Yasir MX yasirmx at hotmail.com
Tue Jun 5 16:56:16 UTC 2012


Torvalds has long disliked the GNOME 3.x family. But, as Torvalds explained in his Google+ posting on GNOME 3.4:

I broke down, and upgraded my old aging Fedora
 install on my desktop. Simply because my old F14 comes with ancient X 
versions that don’t contain all the fixes to make Intel 3D really work 
well. And yes, things really do work better on the graphical side.
But with F17 comes gnome3. And I 
knew I’d have trouble, but also knew that most of the worst crap could 
be fixed with extensions, and I’d used 3.4 on my laptop enough to know 
it should be all somewhat usable.

Torvalds had had enough with the GNOME Shell Extensions way of “fixing” GNOME.

I have to say, I used to think that the “extensions.gnome.org” 
approach to fixing the deficiencies in gnome3 was really cool. It made 
me go “Ahh, now I can fix the problems I had”.
But it turns out to be a major pain, when it 
basically ends up as a really magical way to customize your desktop, 
which breaks randomly and has no sane way to do across machines.

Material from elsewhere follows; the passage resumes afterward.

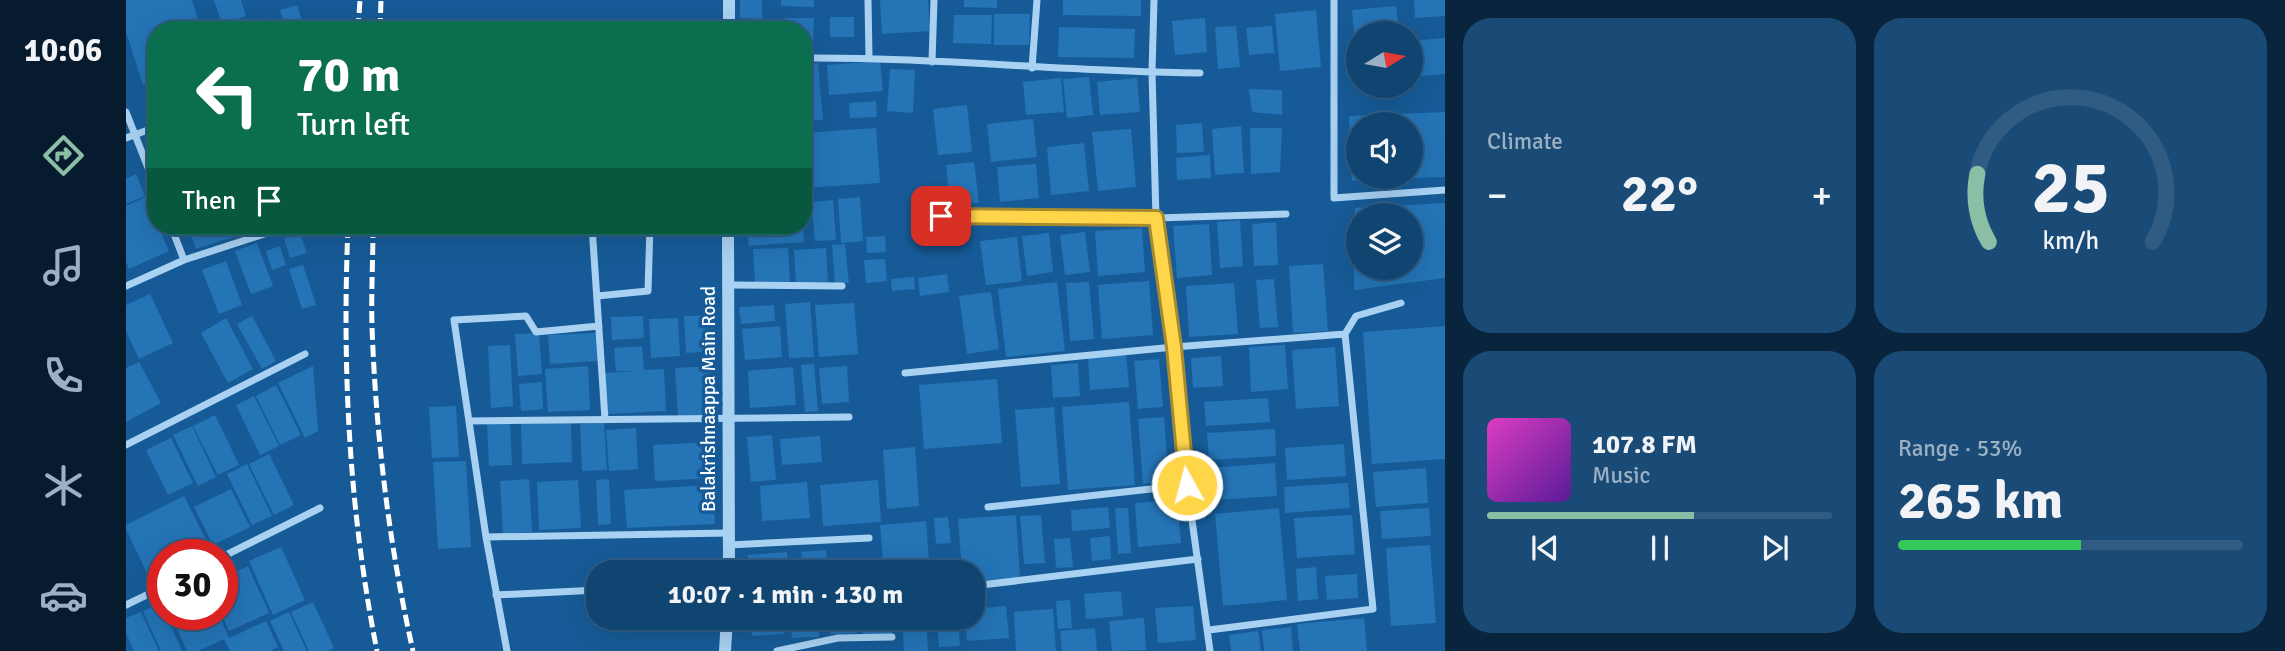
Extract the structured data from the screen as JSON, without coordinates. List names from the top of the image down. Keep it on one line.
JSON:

And the
 extensions seem to randomly break when you update the system, so they 
don’t work as well as they would if they just came with the base system.
End result: extensions.gnome.org may be a really cool idea, but it 
seems to have some serious usability problems in practice. And the whole
 gnome3 approach of “by default we don’t give you even the most basic 
tools to fix things, but you can hack around things with unofficial 
extensions” seems to be a total UX (user experience design) failure.

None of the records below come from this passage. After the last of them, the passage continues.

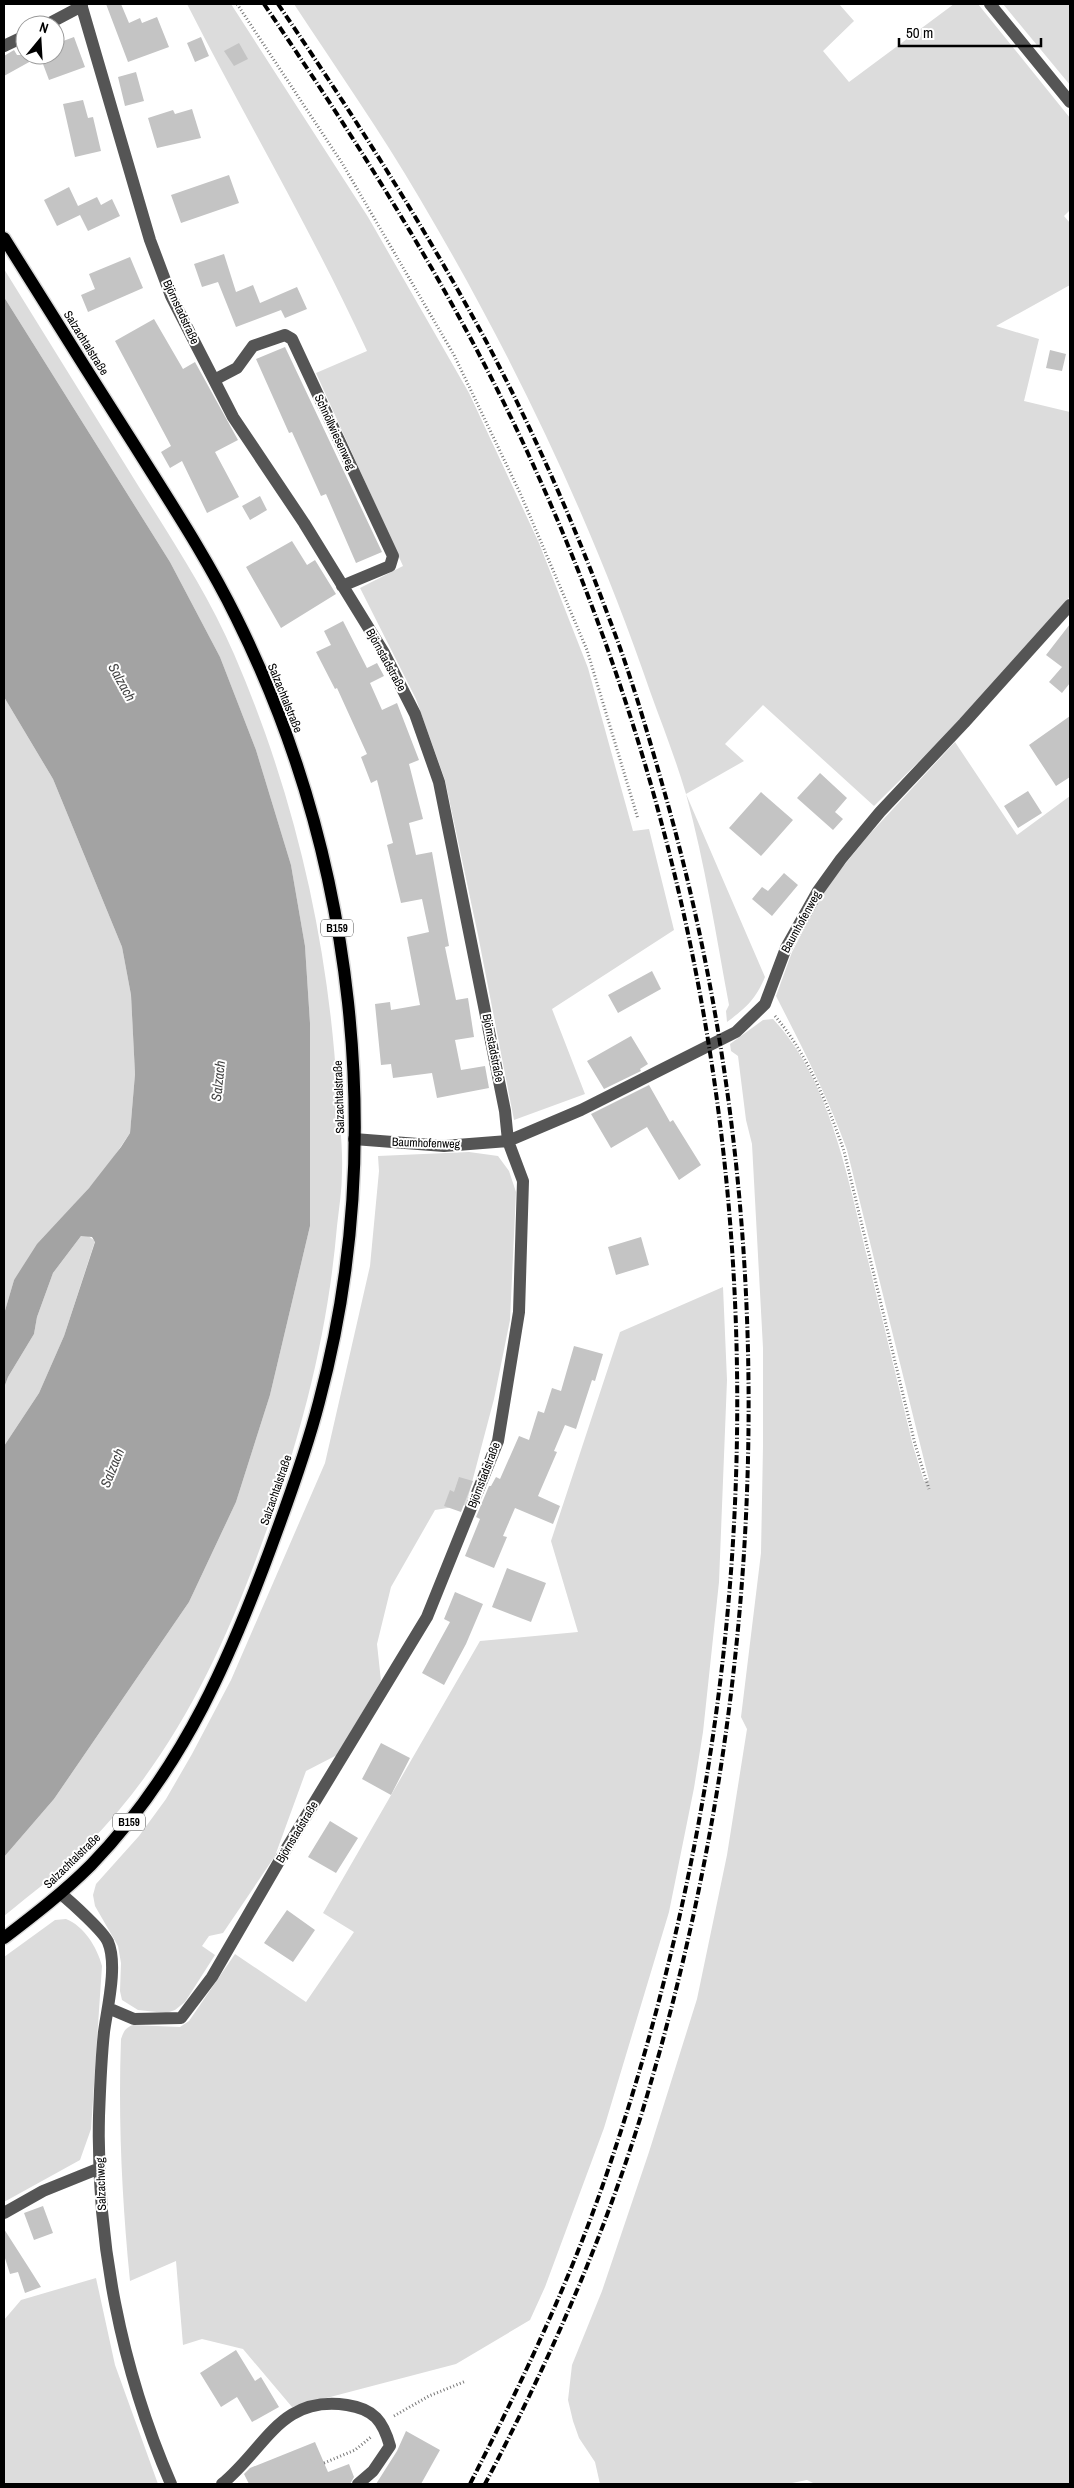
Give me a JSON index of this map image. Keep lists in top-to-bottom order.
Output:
{
  "streets": {
    "main road": ["Salzachtalstraße", "B159"],
    "street": [
      "Björnstadstraße",
      "Schnöllwiesenweg",
      "Baumhofenweg",
      "Salzachweg"
    ]
  },
  "crossings": [
    ["Björnstadstraße", "Schnöllwiesenweg"],
    ["Björnstadstraße", "Baumhofenweg"],
    ["Björnstadstraße", "Salzachweg"],
    ["Salzachtalstraße", "Baumhofenweg"],
    ["Salzachtalstraße", "Salzachweg"]
  ],
  "water": ["Salzach"],
  "scale_bar": "50 m",
  "north": "top"
}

Later on in the resulting discussion, several people suggest that 
Torvalds just use the GNOME 3.4 keyboard shortcuts. Torvalds was not 
amused.

I’m really tired of the f*cking old “just use the keyboard shortcuts”
 crap. Sure, if you’re a keyboarding person, then gnome3 is a big 
improvement. But dammit, if you’re like me, and you write using the keyboard, and then use mousing for other operations, gnome3 is just not doing the right thing.
And what irritates me is how the gnome3 fanboys (and more 
importantly, developers), seem to never acknowledge that different 
people have different tastes. The whole “we know best” thing is a 
disease.
I’m really not that odd. I want a few things:
 - smaller fonts (especially window decorations)

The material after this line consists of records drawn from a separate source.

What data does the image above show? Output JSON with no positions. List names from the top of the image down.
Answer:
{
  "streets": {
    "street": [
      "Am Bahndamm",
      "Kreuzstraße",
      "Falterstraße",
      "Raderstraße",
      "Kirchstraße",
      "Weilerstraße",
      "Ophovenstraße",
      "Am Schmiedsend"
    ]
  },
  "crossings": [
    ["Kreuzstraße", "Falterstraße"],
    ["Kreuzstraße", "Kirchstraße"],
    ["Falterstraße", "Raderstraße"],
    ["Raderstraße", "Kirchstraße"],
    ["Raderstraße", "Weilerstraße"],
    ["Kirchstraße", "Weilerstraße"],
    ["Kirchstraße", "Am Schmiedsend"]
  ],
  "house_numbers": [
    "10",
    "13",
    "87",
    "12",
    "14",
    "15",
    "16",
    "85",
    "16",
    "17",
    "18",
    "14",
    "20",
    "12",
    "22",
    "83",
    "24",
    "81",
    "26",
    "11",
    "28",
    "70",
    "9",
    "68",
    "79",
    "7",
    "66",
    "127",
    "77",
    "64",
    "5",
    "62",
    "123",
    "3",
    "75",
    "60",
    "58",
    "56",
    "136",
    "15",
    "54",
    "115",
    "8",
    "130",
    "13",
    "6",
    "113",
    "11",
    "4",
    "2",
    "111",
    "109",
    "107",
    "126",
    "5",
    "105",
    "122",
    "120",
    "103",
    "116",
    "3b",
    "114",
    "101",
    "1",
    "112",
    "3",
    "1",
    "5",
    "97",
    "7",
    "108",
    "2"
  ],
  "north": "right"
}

- sane “start new terminal” without multiple steps from the panel

- auto-hide the panel so that I don’t have to feel “all emo all the time”

- focus-follows-mouse

- the ability to use a few default flags for certain programs
and the fact is that none of the above are “odd” requests, but for 
some unknown reasons gnome makes these fundamental things really 
inconvenient and hard to find.
And christ people - stop telling me about gnome-tweak-tool. I know .
 I mentioned the damn thing in the post, for chissake! Telling me about 
the tweak tool just shows that you didn’t even bother to read what I 
wrote.
I have found how to do all of the above things - except for the 
“flags for favorite applications” - but the fact is, the gnome 
extensions are not reliable and the UX sucks.